NASA spacecraft completes farthest flyby in history.

Facts:

  • NASA’s New Horizons probe flew by a small lump of rock and ice called 2014 MU69, also nicknamed Ultima Thule, it’s now the most distant, and most primitive, place ever visited by humans.
  • One mystery the New Horizons hope to resolve is whether MU69 is a single body (as seen in the artist’s concept above) or two bodies that are close together or even touching.

About New Horizon Mission:

  • The New Horizons spacecraft launched on January 19, 2006 – beginning its odyssey to Pluto and the Kuiper Belt.
  • New Horizons was the first mission to Pluto, completing the space-age reconnaissance of the planets that started 50 years earlier.
  • It was also the first mission to explore the solar system’s recently-discovered “third zone,” the region beyond the giant planets called the Kuiper Belt.

Significance:

  • The Kuiper Belt is a scientifically rich frontier.
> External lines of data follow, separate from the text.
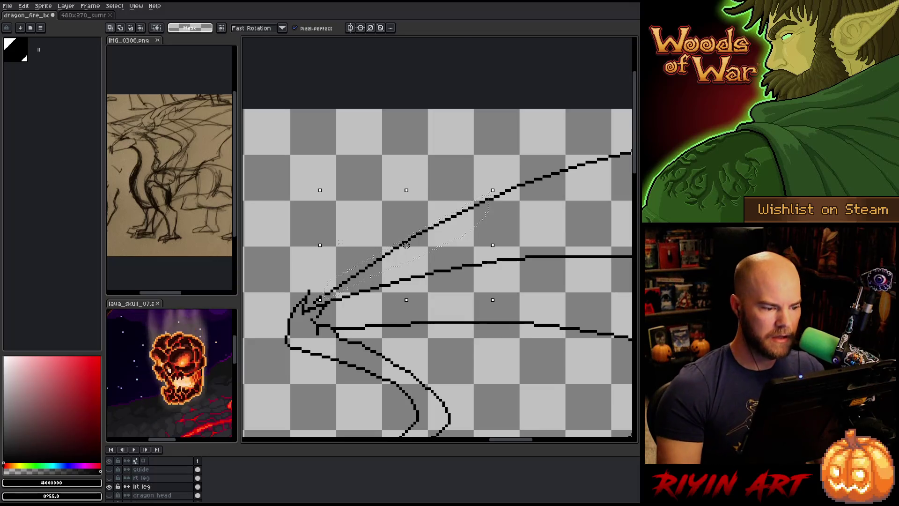
key("ctrl+d")
key("b")
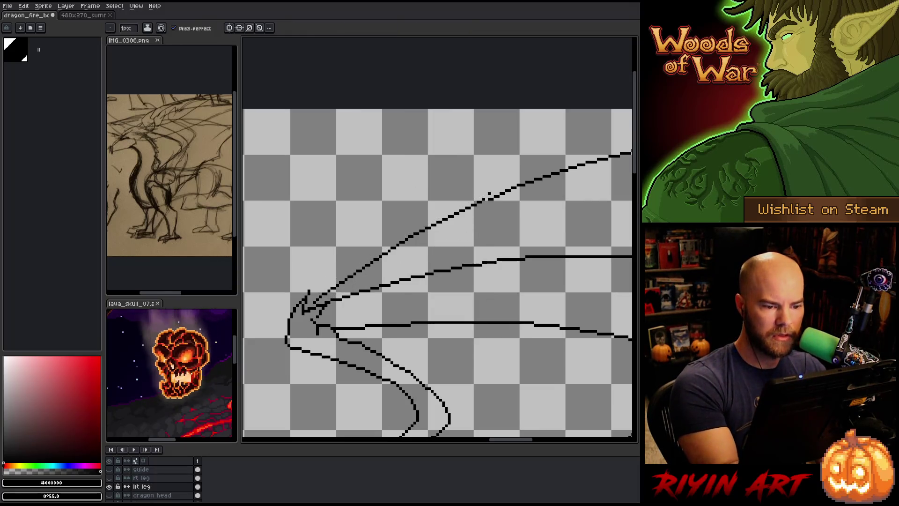
key("e")
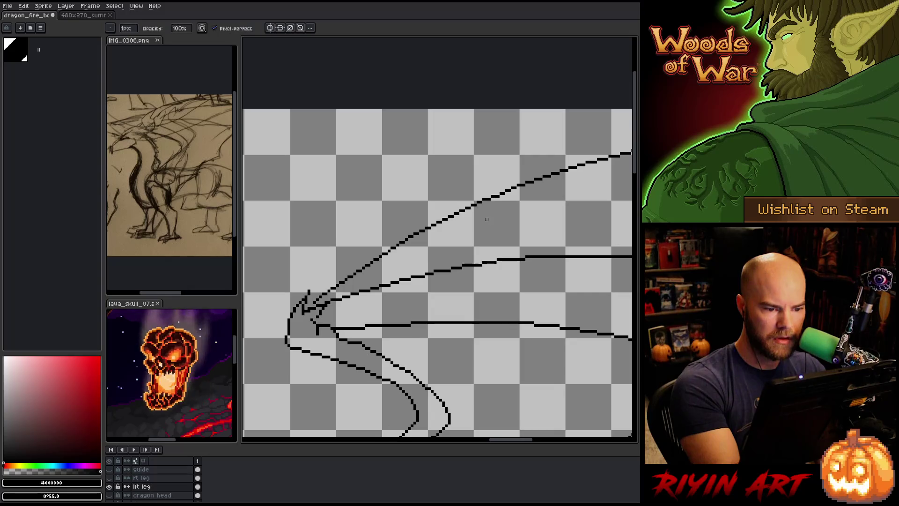
mouse_move(478, 245)
left_mouse_down()
mouse_move(443, 245)
mouse_move(446, 229)
left_mouse_up()
key("b")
Its exploration has important implications for better understanding comets, small planets, the solar system as a whole, the solar nebula, and disks around other stars.
  • New Horizons will approach Ultima Thule three times closer than it came to Pluto, resulting in even more detailed pictures and other kinds of data.
  • The spacecraft will obtain the first high-resolution geological and compositional maps of a small Kuiper Belt object (KBO), while conducting sensitive searches for atmospheric activity, satellites and rings.
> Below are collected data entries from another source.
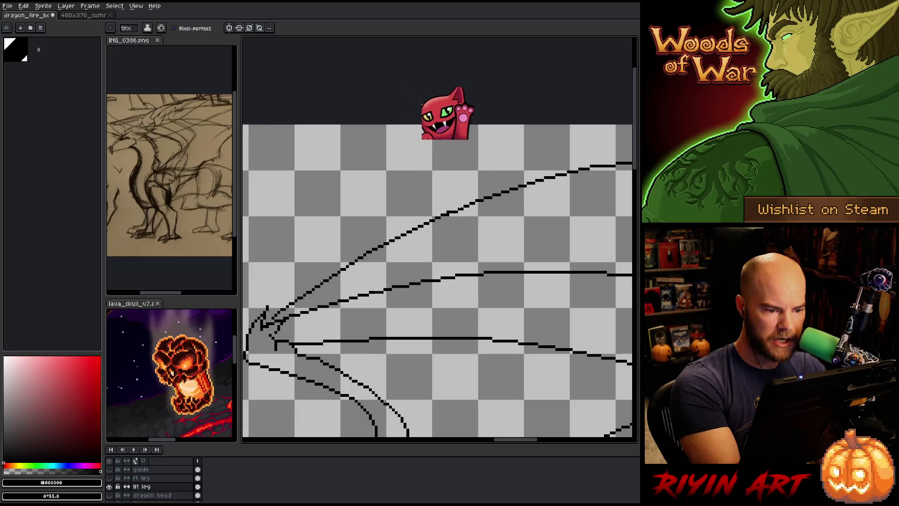
key("e")
key("b")
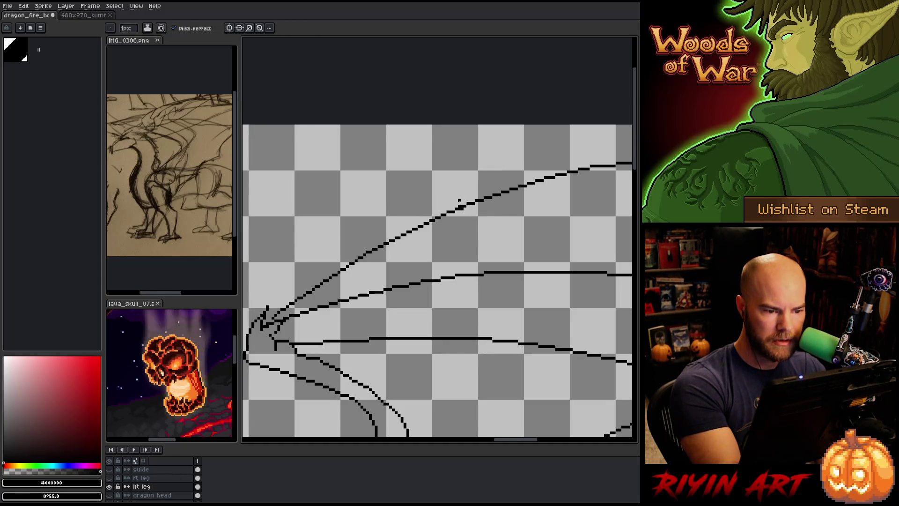
key("e")
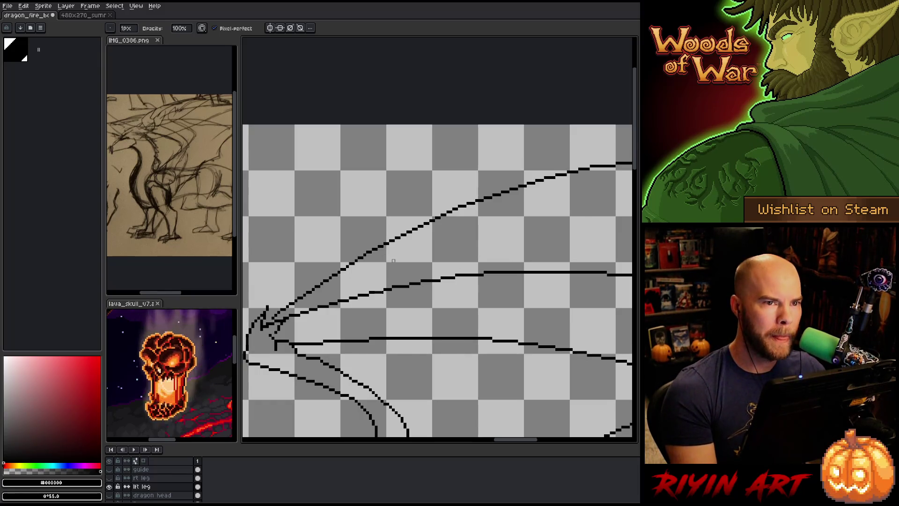
Erase and redraw a stretch of the wing's top contour near the tip
scroll(393, 260, "down", 2)
left_click_drag(447, 302, 371, 244)
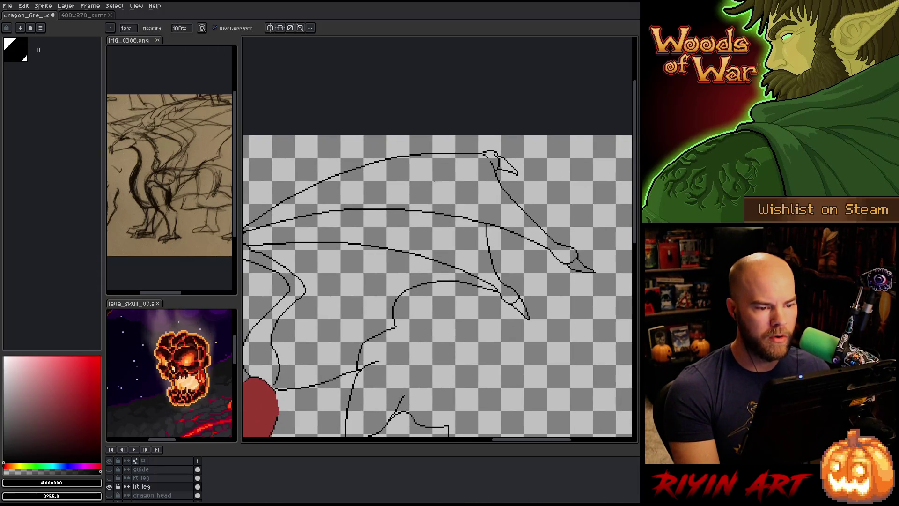
scroll(446, 164, "up", 2)
scroll(488, 187, "up", 2)
left_click_drag(488, 177, 568, 192)
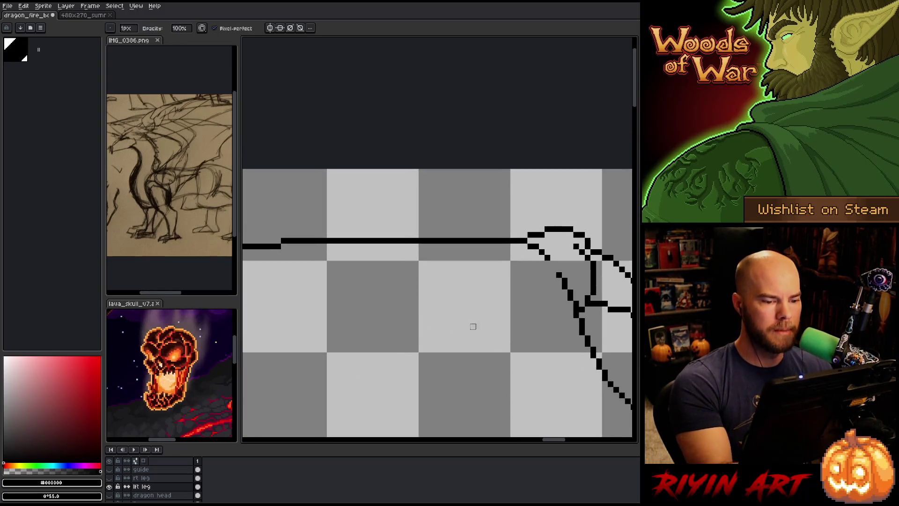
scroll(517, 273, "down", 1)
left_click_drag(519, 255, 460, 252)
key("b")
left_click_drag(518, 248, 434, 252)
Zoom out to view the whole wing and touch up pixels at the wing joint
key("b")
key("e")
key("e")
key("b")
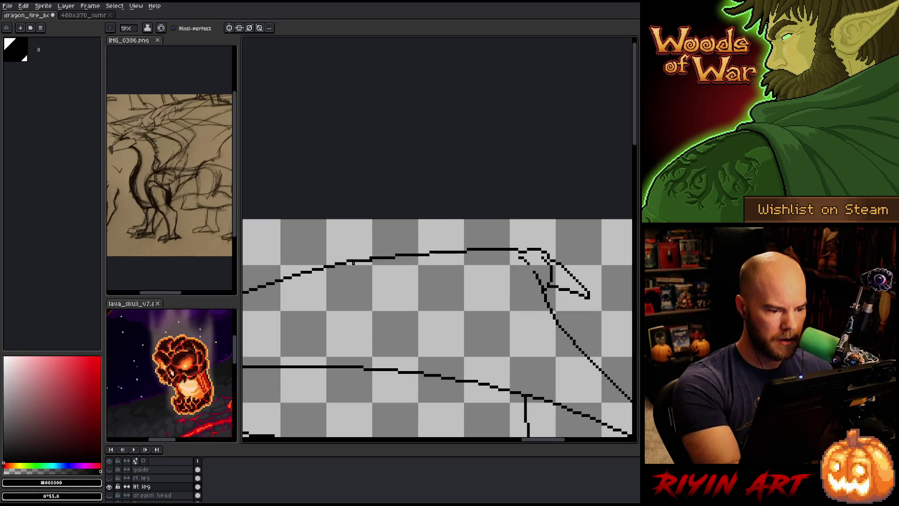
key("e")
The New Horizons Kuiper Belt Extended Mission.

  • Is much more than the close flyby of Ultima Thule. The mission also takes advantage of the unique capabilities of New Horizons as an observation platform in the Kuiper Belt to study dozens of other KBOs in multiple ways that can’t be done from Earth.
  • New Horizons also will make groundbreaking measurements of dust and the heliosphere plasma environment across the Kuiper Belt.